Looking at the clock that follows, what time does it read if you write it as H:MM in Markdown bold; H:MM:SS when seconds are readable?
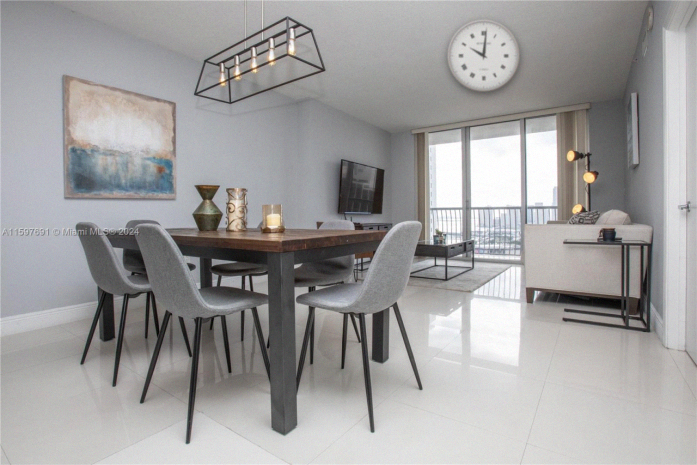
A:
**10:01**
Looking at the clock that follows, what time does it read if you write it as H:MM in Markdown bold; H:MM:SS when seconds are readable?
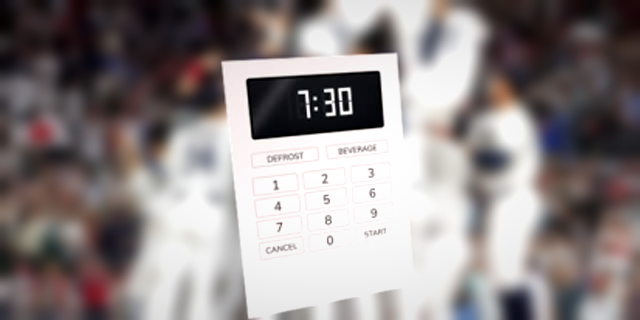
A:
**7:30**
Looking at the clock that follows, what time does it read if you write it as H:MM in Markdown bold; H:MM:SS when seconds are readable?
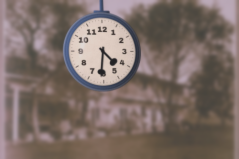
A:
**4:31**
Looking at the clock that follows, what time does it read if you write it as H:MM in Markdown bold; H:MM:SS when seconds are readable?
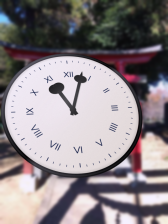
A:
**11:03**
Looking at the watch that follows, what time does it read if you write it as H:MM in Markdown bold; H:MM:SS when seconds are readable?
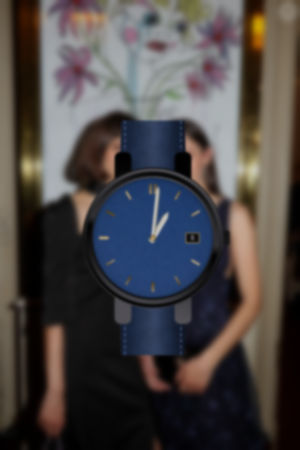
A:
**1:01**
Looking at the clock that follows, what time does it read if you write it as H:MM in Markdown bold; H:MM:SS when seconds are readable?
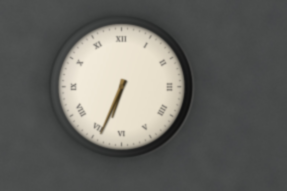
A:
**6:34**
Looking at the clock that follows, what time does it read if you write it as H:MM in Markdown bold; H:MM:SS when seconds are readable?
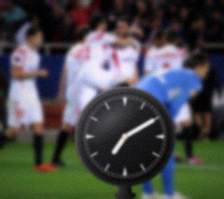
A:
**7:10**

---

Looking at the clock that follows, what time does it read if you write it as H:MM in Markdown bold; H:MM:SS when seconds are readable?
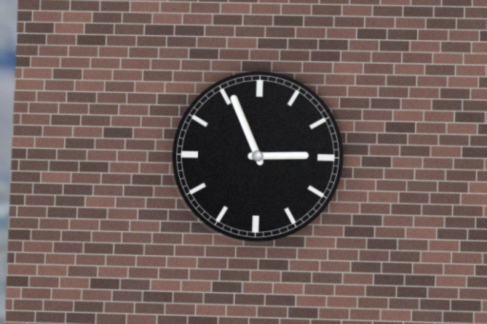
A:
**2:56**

* * *

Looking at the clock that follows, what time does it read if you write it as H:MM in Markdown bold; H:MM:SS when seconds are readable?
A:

Stated task - Pick out each line in the entries above that contains the string "watch".

Written answer -
Looking at the watch that follows, what time does it read if you write it as H:MM in Markdown bold; H:MM:SS when seconds are readable?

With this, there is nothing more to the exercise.